A few weeks back I was on the disc golf course in Yorkton, and as I came away from the ninth basket I was drawn to a gentleman operating a radio-controlled flying machine.
It was not an airplane, nor was it a helicopter.
The unit obviously had four motors and as I began a conversation with the operator I learned it was what is commonly referred to as a drone, on Unmanned Aerial Vehicle (UAV).
Often the UAV, like the one at the disc golf park, has a camera mounted under the frame, allowing for aerial pictures.
Now one might wonder what seeing a UAV at a disc golf course has to do with agriculture.
Well as it turned out I did a bit of research on UAVs, and have found they are being touted as a rather exciting new tool for farmers.
Farmers have been moving into more advanced field monitoring technologies for several years now. Producers are already taking advantage of satellite imagery, Global Positioning Systems (GPS) and Geographic Information Systems (GIS) in their precision farming strategies.
With the adoption of these new technologies have come new systems which can better analyze the associated data in such a way that farmers can make better decisions in terms of precision farming.
But it is one thing to get an image from a satellite in orbit, and quite another to be able to create low level aerial images.
An airplane could be used, but there is added expertise needed in terms of piloting such a craft, and a huge cost in terms of airplane investment and operation.
Which brings us the realm of UAVs?
While initial costs and the range of sensor attachments is rather diverse, in terms of a modern farm’s overall operational cost it is low.
The UAV in the hands of even a rather novice operator can crisscross a field taking multiple images, which then becomes another tool in terms of analyzing crop and weed conditions, and the possible need for application of nutrients or crop protection products.
The potential for such technology is huge.

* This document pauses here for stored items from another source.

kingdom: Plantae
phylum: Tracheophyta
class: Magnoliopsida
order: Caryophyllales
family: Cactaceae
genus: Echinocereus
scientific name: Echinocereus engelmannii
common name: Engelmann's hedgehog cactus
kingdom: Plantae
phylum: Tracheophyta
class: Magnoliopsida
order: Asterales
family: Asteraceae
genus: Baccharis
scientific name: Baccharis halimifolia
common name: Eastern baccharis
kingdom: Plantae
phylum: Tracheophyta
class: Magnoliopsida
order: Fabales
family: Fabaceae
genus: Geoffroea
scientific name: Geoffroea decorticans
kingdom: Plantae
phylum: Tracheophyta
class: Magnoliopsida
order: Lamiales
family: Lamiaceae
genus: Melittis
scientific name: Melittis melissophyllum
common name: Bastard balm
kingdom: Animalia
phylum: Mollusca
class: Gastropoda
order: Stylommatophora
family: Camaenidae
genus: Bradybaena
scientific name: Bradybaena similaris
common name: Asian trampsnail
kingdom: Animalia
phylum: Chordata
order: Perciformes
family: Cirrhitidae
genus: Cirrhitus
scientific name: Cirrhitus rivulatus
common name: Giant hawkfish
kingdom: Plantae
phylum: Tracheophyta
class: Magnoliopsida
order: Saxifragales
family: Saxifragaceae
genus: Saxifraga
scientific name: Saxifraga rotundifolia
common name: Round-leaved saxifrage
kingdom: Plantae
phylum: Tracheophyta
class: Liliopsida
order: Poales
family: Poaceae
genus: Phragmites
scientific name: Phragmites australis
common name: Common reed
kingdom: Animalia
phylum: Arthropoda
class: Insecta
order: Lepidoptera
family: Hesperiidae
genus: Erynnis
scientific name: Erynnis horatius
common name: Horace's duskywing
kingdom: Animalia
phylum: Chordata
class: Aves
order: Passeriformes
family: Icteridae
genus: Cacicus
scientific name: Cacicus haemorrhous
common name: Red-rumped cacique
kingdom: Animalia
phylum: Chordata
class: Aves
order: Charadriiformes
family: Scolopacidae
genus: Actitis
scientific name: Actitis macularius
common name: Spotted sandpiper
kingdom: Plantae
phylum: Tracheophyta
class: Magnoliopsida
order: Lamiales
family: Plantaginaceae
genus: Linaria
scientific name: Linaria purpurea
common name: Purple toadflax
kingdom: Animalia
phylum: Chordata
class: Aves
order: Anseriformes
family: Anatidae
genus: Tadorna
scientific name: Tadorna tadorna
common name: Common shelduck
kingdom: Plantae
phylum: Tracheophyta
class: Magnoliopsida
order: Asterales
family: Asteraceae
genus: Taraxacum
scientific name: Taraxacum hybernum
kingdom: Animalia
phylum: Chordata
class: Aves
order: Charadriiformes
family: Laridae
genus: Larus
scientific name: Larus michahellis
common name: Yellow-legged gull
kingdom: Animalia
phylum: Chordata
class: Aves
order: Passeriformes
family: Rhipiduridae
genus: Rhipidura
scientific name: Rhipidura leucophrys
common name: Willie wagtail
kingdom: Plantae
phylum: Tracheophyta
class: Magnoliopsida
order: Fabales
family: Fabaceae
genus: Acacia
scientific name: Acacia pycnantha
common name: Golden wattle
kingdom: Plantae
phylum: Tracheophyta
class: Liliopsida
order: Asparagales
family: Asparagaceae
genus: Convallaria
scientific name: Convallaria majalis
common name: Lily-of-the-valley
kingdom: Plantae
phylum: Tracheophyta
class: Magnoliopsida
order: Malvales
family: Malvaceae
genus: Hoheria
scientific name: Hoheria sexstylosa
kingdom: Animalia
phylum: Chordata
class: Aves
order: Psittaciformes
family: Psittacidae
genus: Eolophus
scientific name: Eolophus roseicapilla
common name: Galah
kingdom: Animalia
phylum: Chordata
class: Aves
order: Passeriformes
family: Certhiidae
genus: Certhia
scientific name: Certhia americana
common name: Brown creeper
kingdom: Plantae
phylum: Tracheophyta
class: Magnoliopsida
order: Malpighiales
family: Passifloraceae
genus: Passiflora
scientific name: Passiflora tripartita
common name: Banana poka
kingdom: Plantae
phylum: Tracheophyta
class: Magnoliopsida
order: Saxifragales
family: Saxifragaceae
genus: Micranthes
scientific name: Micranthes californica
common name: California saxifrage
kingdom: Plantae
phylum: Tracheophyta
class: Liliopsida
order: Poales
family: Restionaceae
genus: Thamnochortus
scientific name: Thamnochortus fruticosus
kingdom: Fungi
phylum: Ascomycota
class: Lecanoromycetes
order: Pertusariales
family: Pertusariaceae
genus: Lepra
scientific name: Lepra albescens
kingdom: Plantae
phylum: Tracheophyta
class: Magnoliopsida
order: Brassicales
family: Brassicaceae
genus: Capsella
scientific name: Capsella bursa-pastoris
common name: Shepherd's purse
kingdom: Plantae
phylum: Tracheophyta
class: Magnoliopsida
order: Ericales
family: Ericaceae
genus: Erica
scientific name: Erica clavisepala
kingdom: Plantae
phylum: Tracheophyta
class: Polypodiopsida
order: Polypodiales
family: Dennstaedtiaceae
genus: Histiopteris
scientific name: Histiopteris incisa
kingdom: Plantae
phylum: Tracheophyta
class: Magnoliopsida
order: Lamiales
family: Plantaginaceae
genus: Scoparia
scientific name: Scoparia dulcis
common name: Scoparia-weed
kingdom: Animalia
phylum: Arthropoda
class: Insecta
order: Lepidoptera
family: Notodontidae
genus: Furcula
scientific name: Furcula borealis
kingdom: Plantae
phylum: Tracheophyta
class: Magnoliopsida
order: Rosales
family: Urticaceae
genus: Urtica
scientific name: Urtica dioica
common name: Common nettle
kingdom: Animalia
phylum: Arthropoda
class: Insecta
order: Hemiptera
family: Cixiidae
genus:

The website www.agadvance.com had a recent story where it was stated, “according to a 2013 report by the Association for Unmanned Vehicle Systems International, precision agriculture accounts for 80 percent of the potential commercial market for unmanned aerial systems. This market is predicted to hit US$3 billion in the next three years, cresting to U$30 billion in the coming decade, said the report.”
Certainly the ability to get a bird’s eye view across an entire field has to be an asset, and it is likely a UAV will become common place in the half ton of most farmers in the years ahead, another high-tech tool to improve the agronomics of the industry.
Calvin Daniels is Assistant Editor with Yorkton This Week.